D'après les informations:
a) Selon l'extrait à lire ci-dessous, pourquoi le tremblement de terre met-il en lumière la responsabilité du chef de l'État et de l'AKP ? Répondez en une à trois phrases.
b) D'après l'extrait à lire ci-dessous, quel organisme organise les élections en Turquie ?
c) Traduisez en anglais la phrase suivante de l'extrait à lire ci-dessous : « Qu’importe si la campagne électorale est jugée inéquitable par les observateurs de l’OSCE. »

Extrait à lire:
Élections en Turquie : le coup d’État permanent d’un président dictateur

Le pire scénario est arrivé : le parti au pouvoir, l’AKP et ses alliés d’extrême droite détiennent la majorité des sièges de députés à la « Grande Assemblée » (Parlement de Turquie) et le président RT Erdoğan a été réélu à l’issue d’un 2° tour qui donne encore plus l’illusion sur la sincérité du scrutin. Qu’importe si la campagne électorale est jugée inéquitable par les observateurs de l’OSCE. C’était écrit : Erdoğan ne pouvait pas perdre, surtout pas dans le cadre de règles démocratiques dont le respect est le moindre de ses soucis, surtout pas quand la conjoncture économique et les sondages le donnaient perdant. Et ce, malgré le tremblement de terre qui a causé la mort de plus de 50 000 personnes, fait près de deux millions de sans-abri, mettant en lumière la responsabilité du chef de l’Etat et de l’AKP qui « ont créé progressivement les conditions de la catastrophe, pendant vingt années de politique urbanistique désastreuse, de négligence, de corruption, de clientélisme, de népotisme et de stratégies électoralistes » (Le Monde 21 février 2023).

Le coup d’Etat d’Erdoğan

Mais tout était prévu depuis 2016, depuis le soi-disant « coup d’Etat » du 15 juillet au sujet duquel on peut se poser beaucoup de questions tant il est évident qu’il est arrivé à point nommé pour permettre à Erdoğan de mettre en place son vrai coup d’Etat à lui, bien planifié, bien structuré pour durer : élimination des partis et candidats qui peuvent lui faire de l’ombre, contrôle quasi généralisé des médias, mainmise politique sur les tribunaux, l’armée, la police, sans oublier le Haut-Comité électoral (YSK) qui organise les élections. Sans omettre non plus la modification de la constitution, faite à son profit le 16 avril 2017.

Bloc de données:
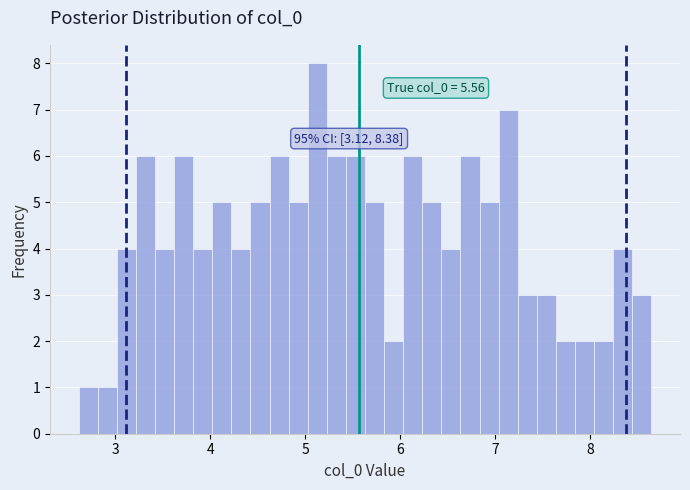

Read against the x-axis, roughly where is the centre of the tallest bar?

5.1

Réponses par tâche:
a) D'après la citation du Monde reprise dans l'extrait, le chef de l'État et l'AKP ont progressivement créé les conditions de la catastrophe. Ils l'ont fait pendant vingt années de politique urbanistique désastreuse, de négligence, de corruption, de clientélisme, de népotisme et de stratégies électoralistes.

b) Le Haut-Comité électoral (YSK).

c) It matters little if the election campaign is judged unfair by the OSCE observers.